The study, published in Monday’s issue of the Journal of Medical Decision Making, used a complex formula for estimating reduced life expectancy. It was based on a combination of computerized traffic modelling, U.S. national statistics covering driving on public roadways and the laws of physics.

The computer models took into account average distances and the time that drivers in the United States travel daily, the number of annual crashes categorized as fatal, injurious and causing property damage, as well as the expected time losses due to crashes of varying severity.

For any driver who wonders how such an estimate affects them personally, Redelmeier said the risk of a potentially deadly or injurious accident occurring exists even for the most mundane reasons for getting behind the wheel. Think of grocery shopping, a doctor’s appointment or running the kids to school.

“Even on a short trip, your risk of a serious crash is a function of two factors: No. 1 is your skill and No. 2 is the skill of every other driver out there on the road with you at the time,” he said. “Even a short trip can put you into contact with 100 other drivers, any one of which can ruin your life forever.”

As a physician who cares for survivors of motor vehicle crashes brought to Sunnybrook’s trauma ward, Redelmeier can cite some grim statistics.

“For every person who died in a motor vehicle crash, there are about 50 other people who are left permanently disabled,” he said, including those with spinal cord and traumatic brain injuries or chronic pain syndromes from multiple fractures.
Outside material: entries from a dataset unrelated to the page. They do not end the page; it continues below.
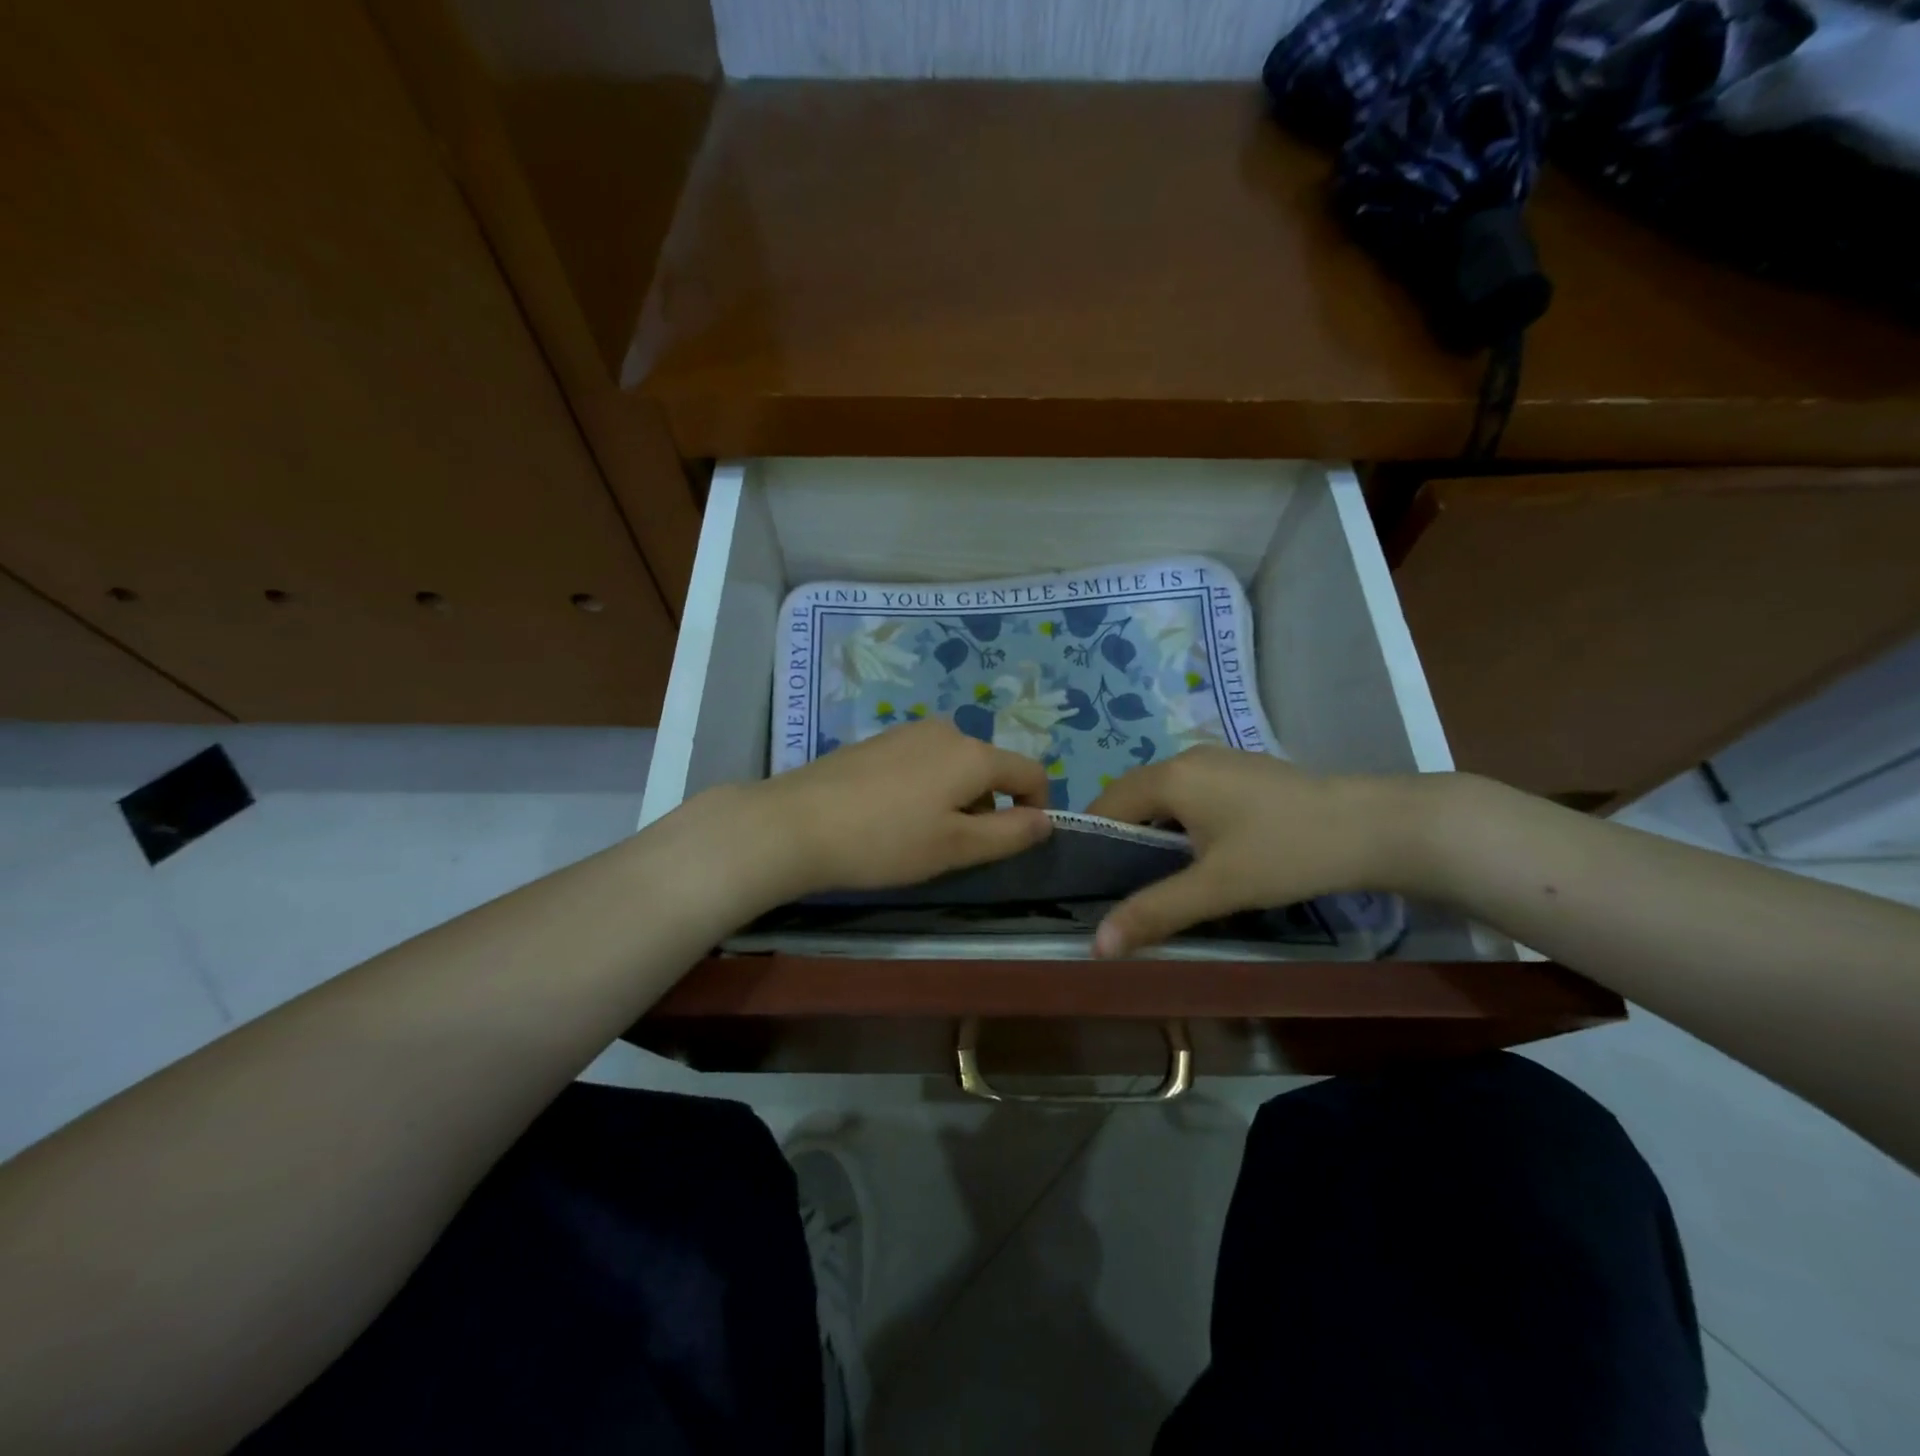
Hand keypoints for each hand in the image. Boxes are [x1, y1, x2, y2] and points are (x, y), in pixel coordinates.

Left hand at [745, 718, 1052, 898]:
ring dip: (957, 799)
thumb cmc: (886, 841)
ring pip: (954, 766)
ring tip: (921, 836)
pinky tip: (892, 817)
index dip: (1037, 806)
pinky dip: (926, 788)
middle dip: (989, 807)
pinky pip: (922, 762)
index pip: (1030, 771)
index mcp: (973, 753)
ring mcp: (907, 732)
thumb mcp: (957, 846)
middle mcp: (946, 731)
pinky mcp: (877, 741)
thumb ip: (1010, 833)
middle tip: (958, 849)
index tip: (1018, 841)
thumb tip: (1047, 820)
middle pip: (990, 768)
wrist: (796, 823)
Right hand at [1084, 747, 1420, 955]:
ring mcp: (1217, 761)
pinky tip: (1199, 853)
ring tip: (1156, 875)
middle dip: (1120, 838)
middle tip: (1118, 886)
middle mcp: (1186, 758)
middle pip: (1132, 796)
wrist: (1373, 827)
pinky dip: (1180, 821)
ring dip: (1151, 830)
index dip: (1090, 842)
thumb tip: (1096, 945)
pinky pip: (1190, 794)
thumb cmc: (1284, 852)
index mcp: (1170, 777)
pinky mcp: (1242, 771)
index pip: (1106, 805)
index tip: (1087, 883)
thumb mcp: (1216, 888)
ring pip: (1163, 796)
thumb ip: (1153, 912)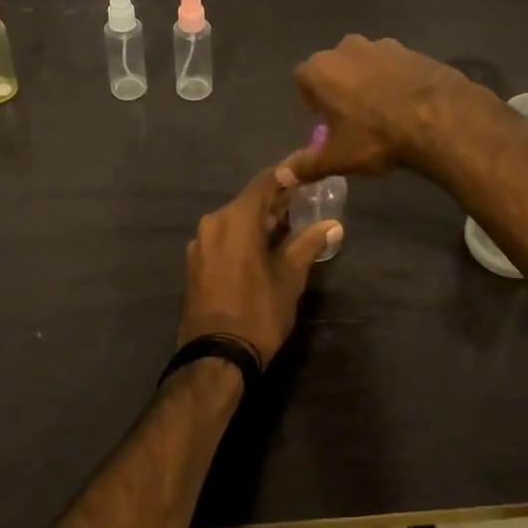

“We are not talking about these egregious cases of street racing … I’ve been amazed at how many patients I look after in the aftermath of a crash that was due to excess speed – but not excessive, wild speeding.”

Redelmeier said strategies such as photo radar, traffic-calming programs and street racing crackdowns could cut traffic deaths, as well as the number of people left with lifelong disability.

Individual drivers also need to take it slower, he said, pointing to a spate of 14 pedestrian deaths last month in the Toronto area.

“It’s another example of speed. The difference between the next pedestrian fatality and no event whatsoever is usually about one or two seconds of attention. So these small differences in speeding can really make a huge result in vulnerable road users as well … That would be another argument to slow down.”